KolomRendah Hatinya Sang Nabi Kita

عَطِّرِ اللّهُمَّ قَبْرَهُ الْكَرِيْمَ بِعَرْفٍ شَذِيٍّ مِنْ صَلَاة ٍوَ تَسْلِيْمٍ

اللّهُمَّ صَلِّ وَ سَلِّمْ وَ بَارِكْ عَلَيْهِ

If the prophet Muhammad visited you, just for a day or two,
If he came unexpectedly, i wonder what you’d do

_Camile Badr

Prolog

Rembulan bersinar kembali malam ini, terlihat indah, bulan purnama Rabi’ul Awal sudah tiba. Sudah sepantasnya kita bersyukur kepada-Nya. Ya, kelahiran putra Sayyidah Aminah yang sangat mempesona daripada dunia dan pernak-perniknya. Mantra shalawat dan secangkir kopi jadi lantunan, jadi gerak meniti hari ke hari, mewarnai sejarah bumi. “Sejarah telah berakhir,” ucap penuh percaya diri Francis Fukuyama. “Profesor, sejarah belumlah berakhir,” jawab pecinta kopi nusantara dengan kalem. Sejarah dunia masih terus bergerak bro.

Sulit rasanya membahas dan menulis pribadi agung, kekasih Allah Ta’ala yang dituturkan dalam Hadis Qudsi sebagai manusia paling keren. “Sekiranya bukan karenamu, niscaya Aku tidak akan menciptakan alam semesta ini”. Karenanya, tak mungkin kita bicara dan menulis tentang Kanjeng Nabi kecuali dengan hidayah, petunjuk dan Cinta-Nya. Hanya cinta yang menggerakkan, cinta yang menjelma.

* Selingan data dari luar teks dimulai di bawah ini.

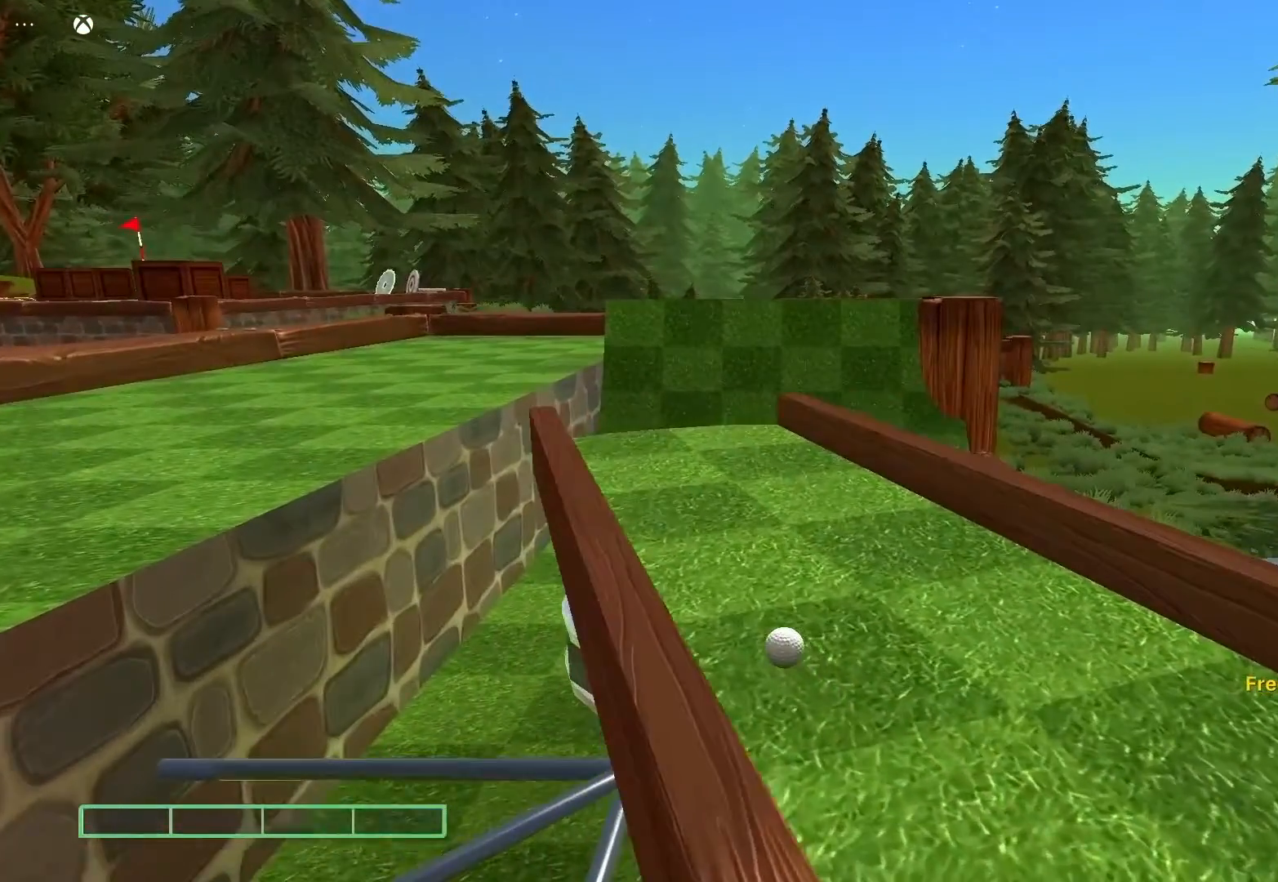
{"buttons": [], "left_stick": "center", "right_stick": "center", "events": []}
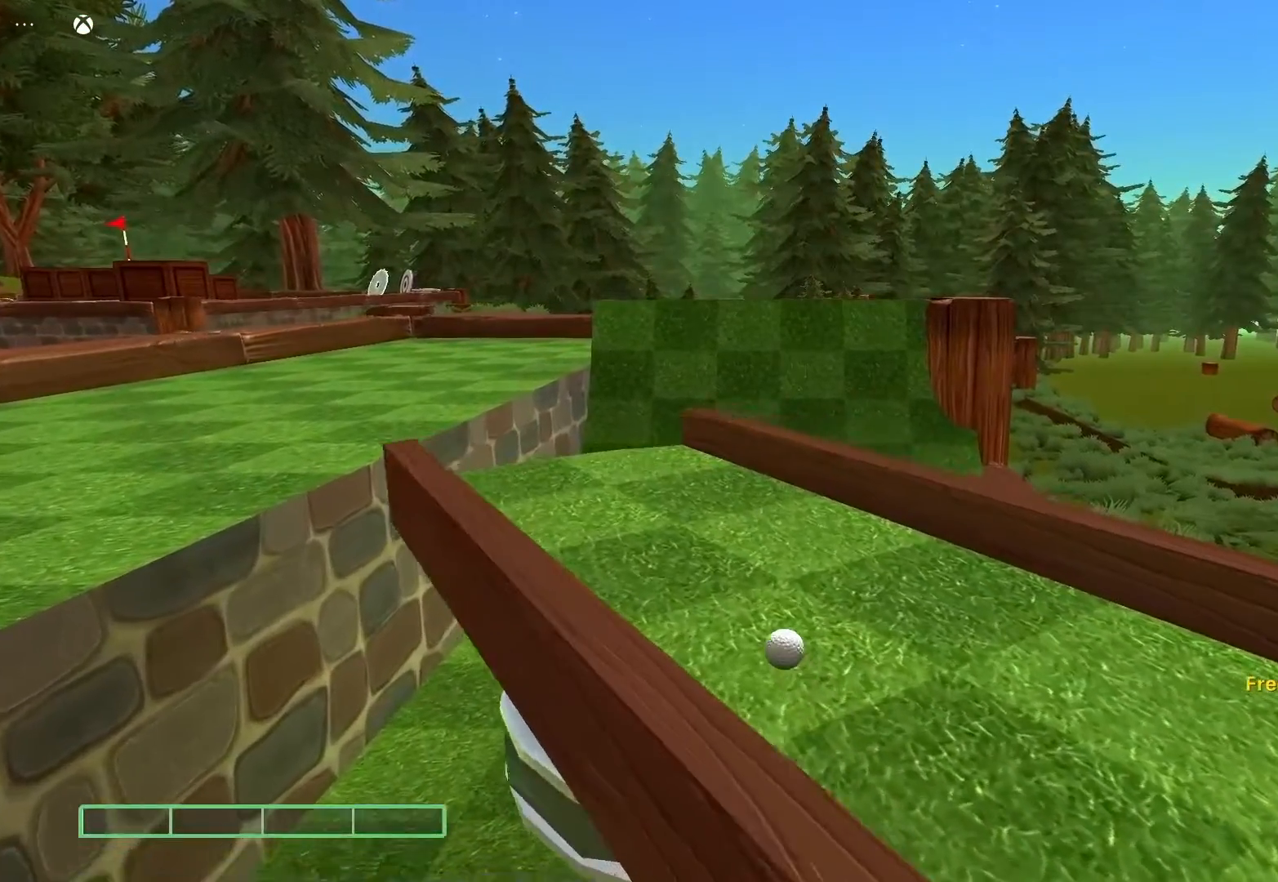
{"buttons": [], "left_stick": "center", "right_stick": "center", "events": []}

Shalawat beserta salam, dan keagungan tetap milik Sang penggerak yakni Kanjeng Nabi. Yang diperintahkan Sang Maha untuk membeberkan sayap-sayap rahmat, kepada manusia yang mengikutinya. Yang kehadirannya laksana bintang gemintang yang berkerlip indah di tengah kepekatan dan kegelapan malam. Laksana mentari yang mengusir malam keperaduaanya.

Sang Nabi yang ditawarkan kepadanya Gunung Uhud untuk dirubah menjadi emas berkilauan. Namun ditolaknya dan memilih hidup zuhud dalam panggung sejarah. Walaupun demikian Sang nabi senantiasa unggul melebihi dunia beserta seluruh gemerlap isinya. Keagungan akhlak, dan budi pekertinya telah meluluhlantakan perilaku orang-orang sombong, angkuh, kikir dan pendendam yang menindas sesama manusia, baik dalam diam dan nyatanya.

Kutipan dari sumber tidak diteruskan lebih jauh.